Undaunted by the closed textile galleries at the V&A I was browsing in the shop when I came across a delightful book about a designer from the 1930's. I had never heard of her by name but of course I knew her work.Instantly recognizable and this was the book that I read on the train home.
The Sign of the Rainbow by Betty Miles about Margaret Calkin James born in 1895, a truly gifted artist and one of those whose work just appeals to my eye instantly.
Enrolling in Central School of Arts and Crafts was unusual for a woman in the early 20th century and the emphasis was on "secure technique as the pre-requisite for confident self-expression". Add in Margaret's "lively freedom of expression and awareness of new ideas" and you have a recipe for something very special indeed.
The Rainbow Workshops in Great Russell Street in Bloomsbury, established after the Great War and very much in the tradition of the Omega Workshops of Roger Fry, became one of the first galleries opened by a woman to promote art,craft and design.The idea of selling directly to the public was innovative and a way of avoiding the conservative retail trade and thereby promoting new ideas.
Like me you may have unwittingly been looking at Margaret Calkin James's work for years and not realised, how about these London Transport posters?
Or this endpaper from a republished edition of The Runaway by Elizabeth Anna Hart?

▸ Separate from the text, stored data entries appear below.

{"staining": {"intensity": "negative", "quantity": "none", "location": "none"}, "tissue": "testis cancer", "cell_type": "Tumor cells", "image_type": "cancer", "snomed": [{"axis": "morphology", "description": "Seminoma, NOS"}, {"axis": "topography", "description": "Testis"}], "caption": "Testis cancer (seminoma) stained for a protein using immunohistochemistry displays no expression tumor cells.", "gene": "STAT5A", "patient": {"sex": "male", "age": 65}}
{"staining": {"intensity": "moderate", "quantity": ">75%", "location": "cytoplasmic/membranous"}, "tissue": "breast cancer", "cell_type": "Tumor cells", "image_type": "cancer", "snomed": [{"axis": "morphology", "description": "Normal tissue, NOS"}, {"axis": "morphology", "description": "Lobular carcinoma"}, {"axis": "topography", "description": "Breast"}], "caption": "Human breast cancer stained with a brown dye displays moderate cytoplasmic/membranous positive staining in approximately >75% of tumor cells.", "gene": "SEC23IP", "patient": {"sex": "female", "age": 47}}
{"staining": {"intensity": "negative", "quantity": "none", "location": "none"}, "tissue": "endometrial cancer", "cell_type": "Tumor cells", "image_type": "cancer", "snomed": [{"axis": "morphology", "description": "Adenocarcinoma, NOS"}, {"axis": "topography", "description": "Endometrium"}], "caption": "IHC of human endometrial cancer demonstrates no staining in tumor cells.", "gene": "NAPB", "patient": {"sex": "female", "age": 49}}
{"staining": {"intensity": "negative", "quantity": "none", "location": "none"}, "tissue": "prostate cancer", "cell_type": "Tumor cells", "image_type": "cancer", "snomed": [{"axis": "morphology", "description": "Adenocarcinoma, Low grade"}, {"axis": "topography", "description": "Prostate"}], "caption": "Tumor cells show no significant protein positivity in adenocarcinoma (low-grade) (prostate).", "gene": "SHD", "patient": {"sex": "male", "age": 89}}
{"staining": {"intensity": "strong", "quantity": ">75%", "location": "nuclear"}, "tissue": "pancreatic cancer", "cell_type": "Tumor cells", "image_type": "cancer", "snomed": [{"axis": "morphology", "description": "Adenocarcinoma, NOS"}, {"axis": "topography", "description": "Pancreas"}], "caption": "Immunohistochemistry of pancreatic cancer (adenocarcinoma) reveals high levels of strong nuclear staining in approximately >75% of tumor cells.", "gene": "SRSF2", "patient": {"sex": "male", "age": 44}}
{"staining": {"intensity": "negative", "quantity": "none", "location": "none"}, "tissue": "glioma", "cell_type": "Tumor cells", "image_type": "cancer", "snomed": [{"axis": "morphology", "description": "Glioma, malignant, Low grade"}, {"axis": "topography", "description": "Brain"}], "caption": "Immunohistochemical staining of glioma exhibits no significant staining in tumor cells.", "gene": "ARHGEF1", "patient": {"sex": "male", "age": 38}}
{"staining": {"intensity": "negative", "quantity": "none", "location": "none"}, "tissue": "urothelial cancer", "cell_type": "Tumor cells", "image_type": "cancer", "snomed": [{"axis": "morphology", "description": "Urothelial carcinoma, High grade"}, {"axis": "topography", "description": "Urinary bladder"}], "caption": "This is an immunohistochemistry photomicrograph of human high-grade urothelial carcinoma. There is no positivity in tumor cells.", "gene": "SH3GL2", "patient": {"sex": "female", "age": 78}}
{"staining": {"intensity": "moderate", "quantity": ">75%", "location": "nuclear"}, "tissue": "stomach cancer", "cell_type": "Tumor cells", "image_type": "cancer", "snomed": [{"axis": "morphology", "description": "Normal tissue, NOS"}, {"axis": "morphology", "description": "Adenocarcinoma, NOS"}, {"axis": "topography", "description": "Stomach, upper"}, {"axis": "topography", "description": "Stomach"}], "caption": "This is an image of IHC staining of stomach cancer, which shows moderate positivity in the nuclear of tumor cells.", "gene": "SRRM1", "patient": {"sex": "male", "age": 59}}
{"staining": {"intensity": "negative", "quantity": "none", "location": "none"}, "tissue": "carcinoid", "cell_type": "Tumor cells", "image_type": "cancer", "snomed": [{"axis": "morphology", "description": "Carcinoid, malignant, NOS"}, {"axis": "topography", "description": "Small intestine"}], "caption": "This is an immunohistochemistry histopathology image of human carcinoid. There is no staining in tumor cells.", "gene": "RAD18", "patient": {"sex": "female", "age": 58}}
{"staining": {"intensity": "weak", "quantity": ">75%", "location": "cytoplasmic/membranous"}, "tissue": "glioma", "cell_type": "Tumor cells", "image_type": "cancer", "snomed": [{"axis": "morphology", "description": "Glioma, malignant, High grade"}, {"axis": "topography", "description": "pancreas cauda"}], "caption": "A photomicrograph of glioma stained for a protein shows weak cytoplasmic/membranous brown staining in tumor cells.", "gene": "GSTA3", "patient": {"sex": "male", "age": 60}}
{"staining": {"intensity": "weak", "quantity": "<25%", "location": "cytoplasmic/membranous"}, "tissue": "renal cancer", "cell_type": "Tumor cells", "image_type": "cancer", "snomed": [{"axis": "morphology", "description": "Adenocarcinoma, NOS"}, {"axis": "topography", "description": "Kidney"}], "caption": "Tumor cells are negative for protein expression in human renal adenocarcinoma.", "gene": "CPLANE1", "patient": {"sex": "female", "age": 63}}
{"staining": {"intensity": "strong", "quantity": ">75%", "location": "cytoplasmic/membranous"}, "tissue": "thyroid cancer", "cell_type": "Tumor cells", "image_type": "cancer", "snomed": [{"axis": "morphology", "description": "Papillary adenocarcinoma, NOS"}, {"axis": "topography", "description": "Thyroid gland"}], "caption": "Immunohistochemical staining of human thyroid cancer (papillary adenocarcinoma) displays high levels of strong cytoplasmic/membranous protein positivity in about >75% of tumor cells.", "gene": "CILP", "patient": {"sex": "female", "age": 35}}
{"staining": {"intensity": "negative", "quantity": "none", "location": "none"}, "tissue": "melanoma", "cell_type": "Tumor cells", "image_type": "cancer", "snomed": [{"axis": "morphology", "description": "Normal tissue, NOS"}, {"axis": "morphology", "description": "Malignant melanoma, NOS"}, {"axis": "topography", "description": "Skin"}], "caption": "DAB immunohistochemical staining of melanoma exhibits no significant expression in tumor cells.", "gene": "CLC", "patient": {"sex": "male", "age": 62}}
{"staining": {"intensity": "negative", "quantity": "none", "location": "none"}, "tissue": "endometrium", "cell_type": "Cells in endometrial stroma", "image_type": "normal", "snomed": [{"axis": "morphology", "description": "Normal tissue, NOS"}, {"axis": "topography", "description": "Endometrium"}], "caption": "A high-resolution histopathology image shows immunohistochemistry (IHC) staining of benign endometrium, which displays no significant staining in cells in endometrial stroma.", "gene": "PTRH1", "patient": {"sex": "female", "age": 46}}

This School Room fabric incorporates some of Margaret's favourite motifs, the ark on the waves,stylized plant forms, a Dutch boy and a dancer and a Christmas tree to remind them all year round of family togetherness.
There were a series of beautiful book jackets for Jonathan Cape which almost make me think it is time for the return of the Art Deco dust jacket, somehow they seem timeless.
Perhaps Art Deco has never quite slipped from our consciousness?
Later in life Margaret suffered a stroke which deprived her of speech and the use of her right arm.You can only begin to imagine the devastation.However reading this book one thing becomes quickly apparent, Margaret Calkin James was a quietly determined lady with an indomitable spirit. Nothing was ever going to stop her creativity and she embarked on a series of designs in wool embroidery using her left hand.
One very remarkable and exceptionally talented artist whose work deserves to live on and who now merits an entry in the Oxford Dictionary of National Biography (head to the website and log on with your library ticket number ) and I am grateful to Elizabeth Argent, Margaret's daughter, for permission to share some of the images here.